Like satirical newspaper The Onion, the bulk of their efforts will now be focused on the web with a weekly print edition out there (for now) as a mere compendium of the stuff that shows up on their website daily.

This is big news simply for the fact that the CSM is such a storied paper, a national icon that’s been published daily for a century. Does this mean we can expect The New York Times and the Washington Post to follow?

Not quite yet.

The CSM is unusual in several respects, chiefly in its non-profit (as opposed to unprofitable) status and it’s relatively low reliance on advertising to drive revenue offline.  Funded primarily by the Christian Science Church it makes $11 million a year from subscriptions versus $1 million from advertising a split that’s exactly opposite most newspaper revenue models. Adding to ad revenue through the website should be fairly easy with that in mind, but will they will still have to cover what is sure to be an accelerated rate of subscription falloffs.

Nevertheless like many newspapers they are operating at a loss. The move to concentrate on the website as a revenue driver is a glimpse of the future for many news organizations.

It’s important to note that the CSM has a national presence but the bulk of daily and weekly papers across the United States serve local communities. While national brands have a leg up on garnering traffic online the increasing prevalence of geo-targeted search results means a growing market in location specific ads, and a growing ability to drive local users to their sites using search.

Tony Soprano’s beloved Newark Star-Ledger, New Jersey’s largest newspaper, is an example of how to transform from the old publishing model to an online local news hub. While leveraging the Star-Ledger brand name for part of their site, they have folded it under the locally branded nj.com umbrella. The site itself is loaded with local search tools, dynamic forums and commenting and real time news and weather feeds.

How soon before Tony is exclusively using his laptop to prop up the front page rather than his, uh, lap top?

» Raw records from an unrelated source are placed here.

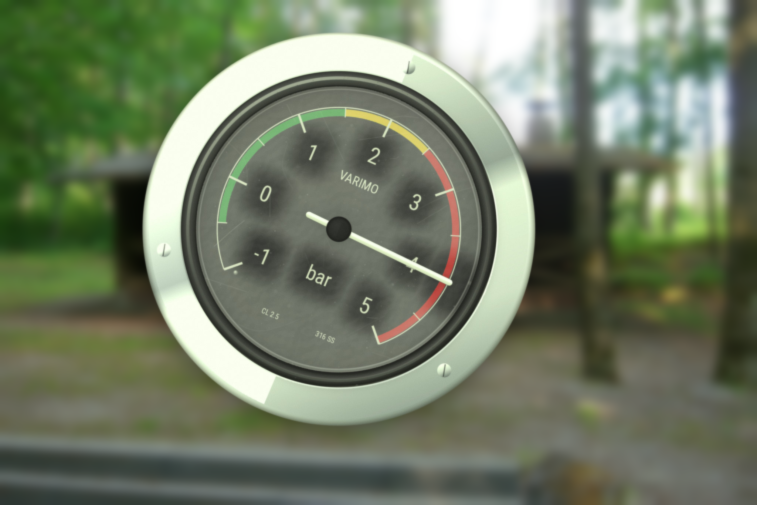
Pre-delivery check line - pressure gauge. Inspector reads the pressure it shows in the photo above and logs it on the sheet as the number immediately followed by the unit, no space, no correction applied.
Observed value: 4bar
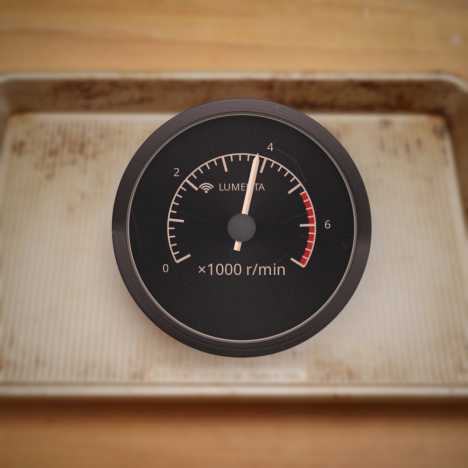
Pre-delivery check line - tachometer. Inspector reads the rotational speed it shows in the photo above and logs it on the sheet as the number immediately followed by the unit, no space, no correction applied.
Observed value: 3800rpm
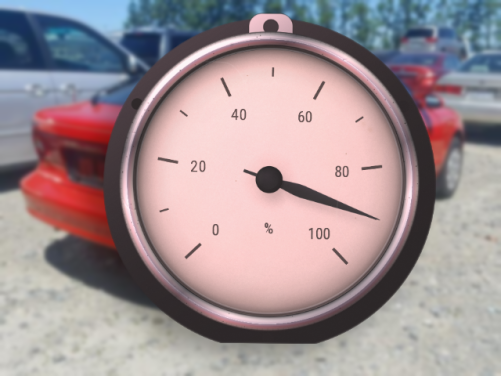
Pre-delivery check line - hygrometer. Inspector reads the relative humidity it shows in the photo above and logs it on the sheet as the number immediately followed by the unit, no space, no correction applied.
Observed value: 90%
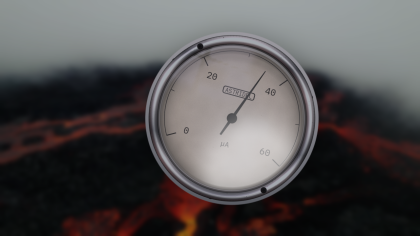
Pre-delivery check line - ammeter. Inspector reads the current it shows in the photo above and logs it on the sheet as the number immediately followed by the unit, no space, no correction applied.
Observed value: 35µA
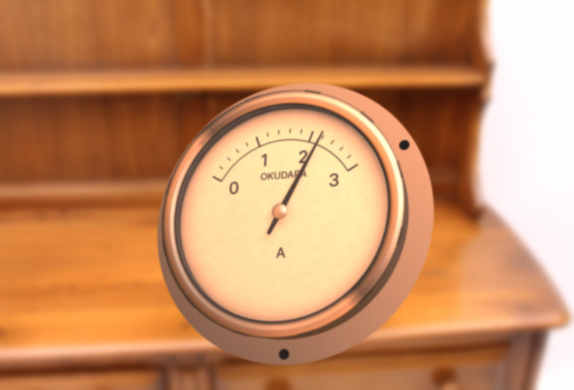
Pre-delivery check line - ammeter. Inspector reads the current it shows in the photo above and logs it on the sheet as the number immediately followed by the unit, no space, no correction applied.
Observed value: 2.2A
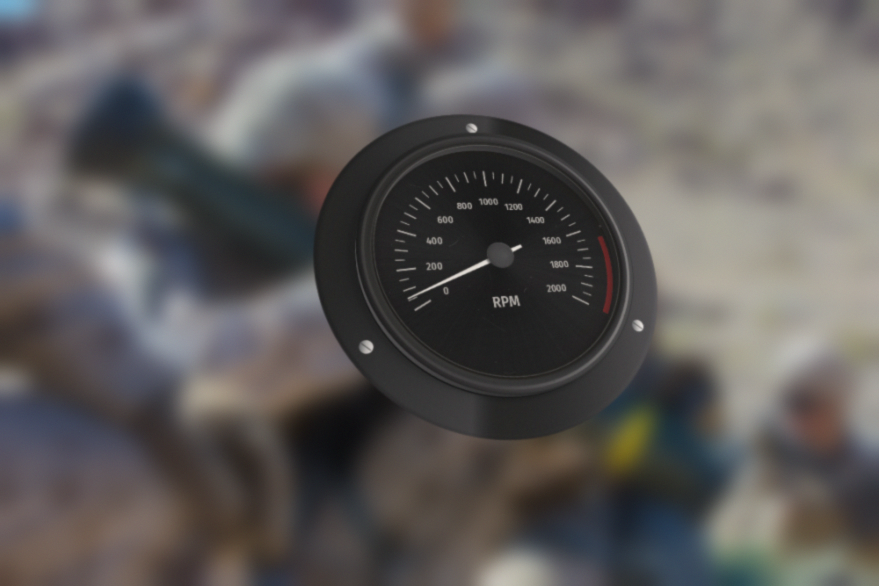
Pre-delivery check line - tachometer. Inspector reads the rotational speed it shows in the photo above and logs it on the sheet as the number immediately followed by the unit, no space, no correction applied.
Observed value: 50rpm
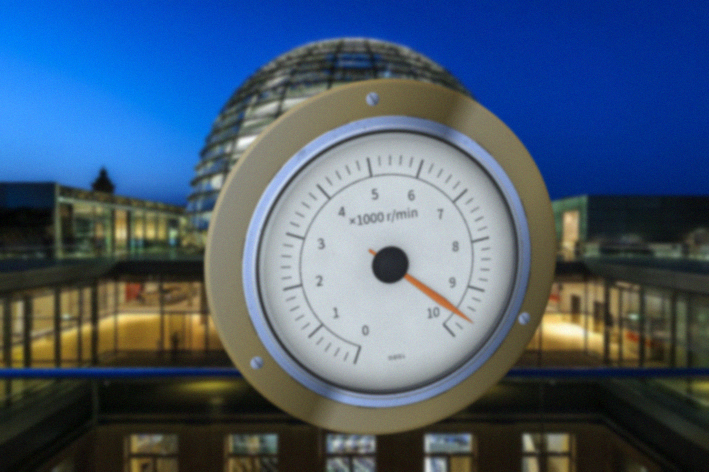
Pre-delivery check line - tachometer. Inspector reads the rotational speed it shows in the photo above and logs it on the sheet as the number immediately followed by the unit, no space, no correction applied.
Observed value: 9600rpm
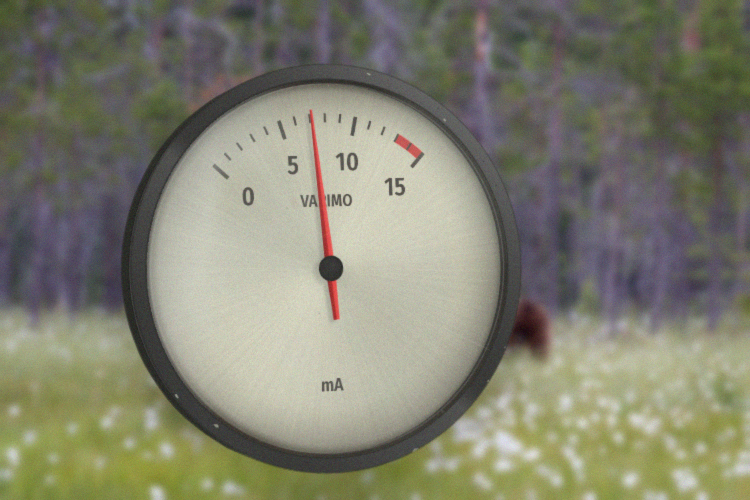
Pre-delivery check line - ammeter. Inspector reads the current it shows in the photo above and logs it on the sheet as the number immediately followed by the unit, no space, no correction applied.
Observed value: 7mA
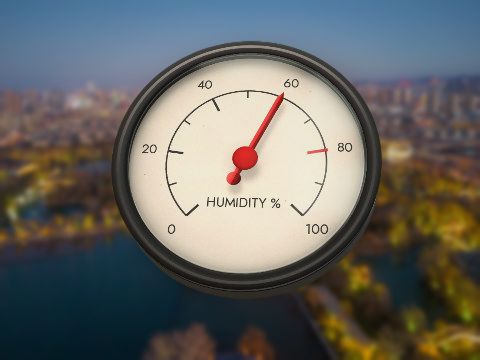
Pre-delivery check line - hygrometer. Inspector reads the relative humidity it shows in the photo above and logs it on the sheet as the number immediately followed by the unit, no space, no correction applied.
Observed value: 60%
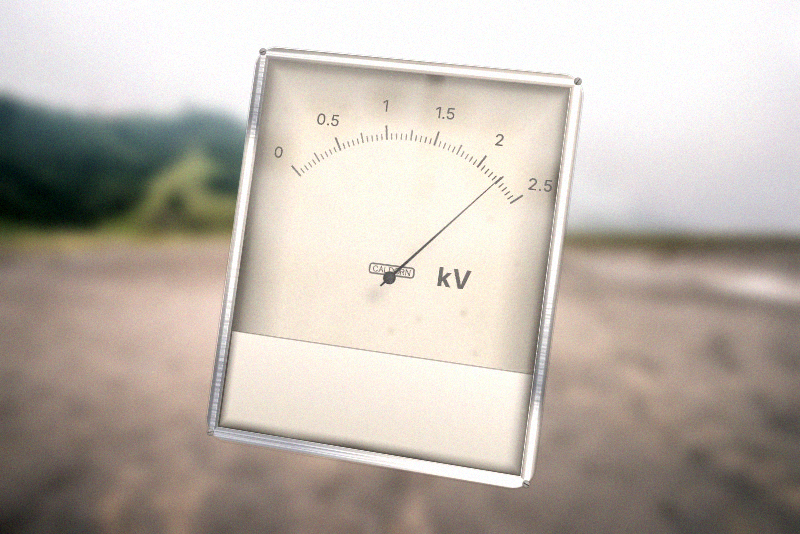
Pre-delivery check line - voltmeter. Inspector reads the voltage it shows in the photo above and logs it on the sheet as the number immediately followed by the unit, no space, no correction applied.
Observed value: 2.25kV
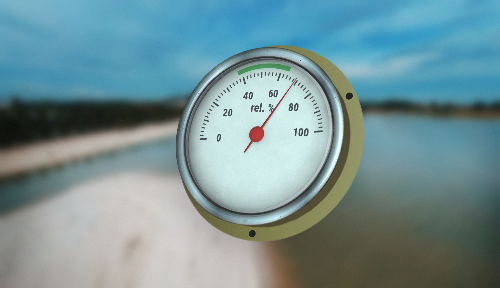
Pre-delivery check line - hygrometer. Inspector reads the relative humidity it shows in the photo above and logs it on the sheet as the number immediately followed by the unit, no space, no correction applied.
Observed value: 70%
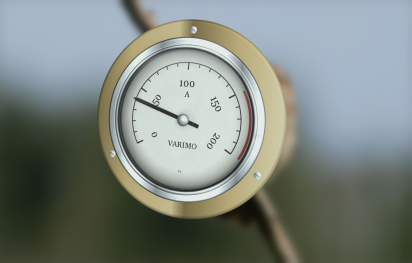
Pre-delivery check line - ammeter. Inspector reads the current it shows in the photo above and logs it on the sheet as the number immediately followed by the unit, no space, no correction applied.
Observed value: 40A
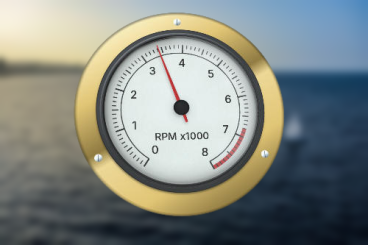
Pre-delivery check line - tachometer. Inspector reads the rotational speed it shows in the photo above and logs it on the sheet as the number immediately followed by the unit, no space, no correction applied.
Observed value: 3400rpm
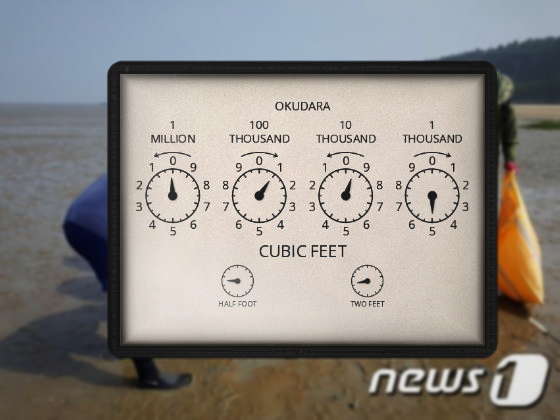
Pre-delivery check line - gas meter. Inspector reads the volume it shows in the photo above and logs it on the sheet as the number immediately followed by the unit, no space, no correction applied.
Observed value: 9500ft³
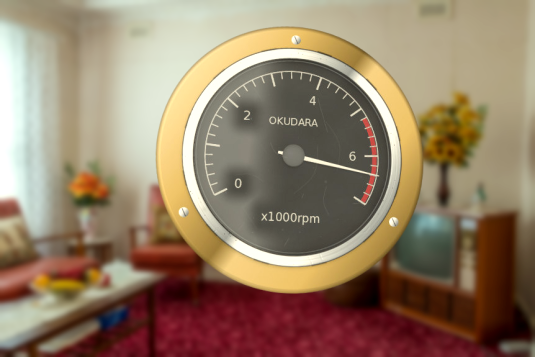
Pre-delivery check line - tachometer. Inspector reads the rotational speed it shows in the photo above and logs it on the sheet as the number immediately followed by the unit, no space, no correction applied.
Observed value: 6400rpm
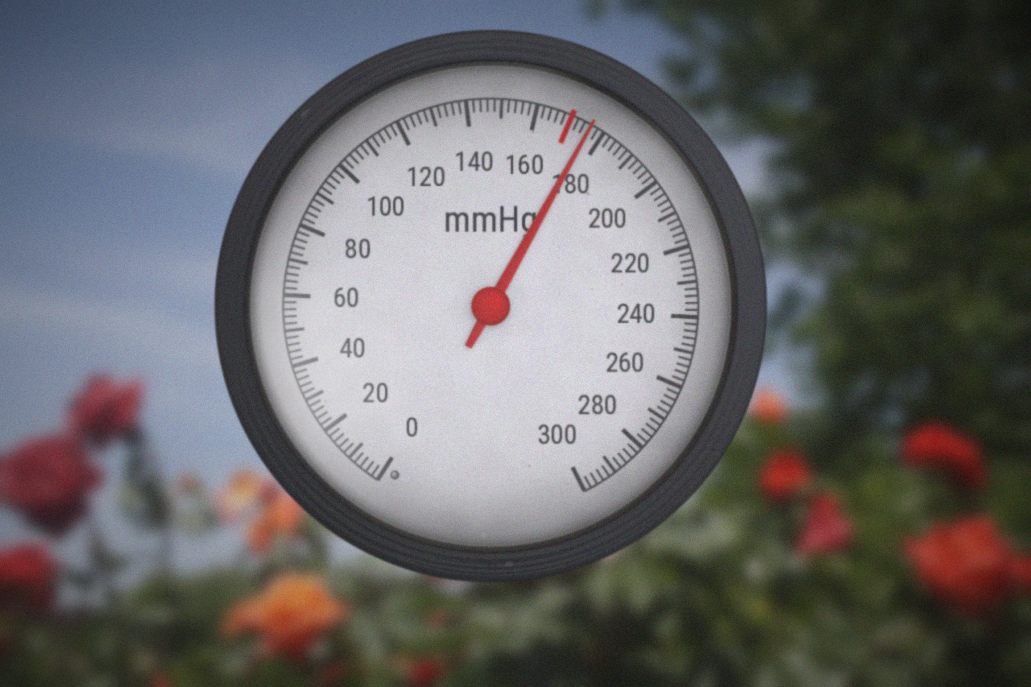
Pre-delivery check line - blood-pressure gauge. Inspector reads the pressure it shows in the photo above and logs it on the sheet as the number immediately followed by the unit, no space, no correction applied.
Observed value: 176mmHg
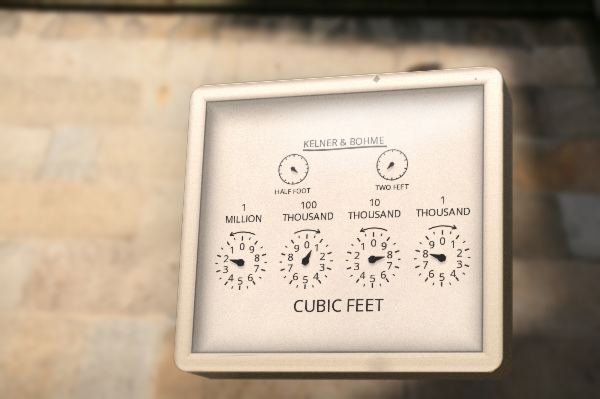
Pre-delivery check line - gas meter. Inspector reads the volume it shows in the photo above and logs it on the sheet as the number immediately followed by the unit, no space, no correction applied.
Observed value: 207800ft³
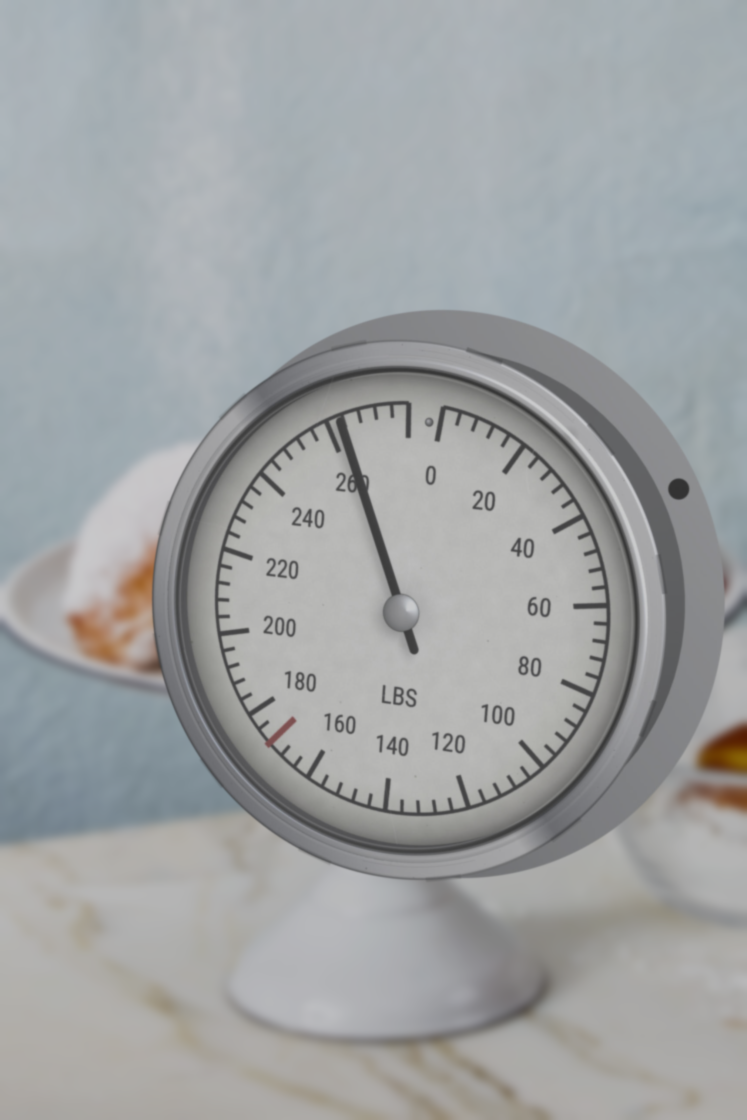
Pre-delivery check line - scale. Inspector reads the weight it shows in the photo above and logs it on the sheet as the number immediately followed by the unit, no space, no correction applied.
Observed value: 264lb
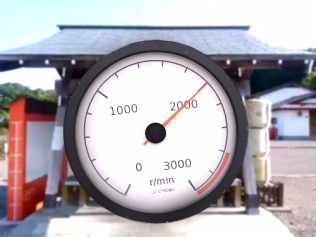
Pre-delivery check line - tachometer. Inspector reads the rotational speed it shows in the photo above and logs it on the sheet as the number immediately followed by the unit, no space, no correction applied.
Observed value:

Granted it’s a hard leap for many newspapers to make – the Newspaper Association of America estimates that print editions still account for more than 90% of revenue for most papers. I have to wonder though, how much of that is a function of a halfhearted web presence on the part of many local papers? The Star-Ledger and sites like it are showing the way for these local papers – it remains to be seen if the CSR will do the same nationally.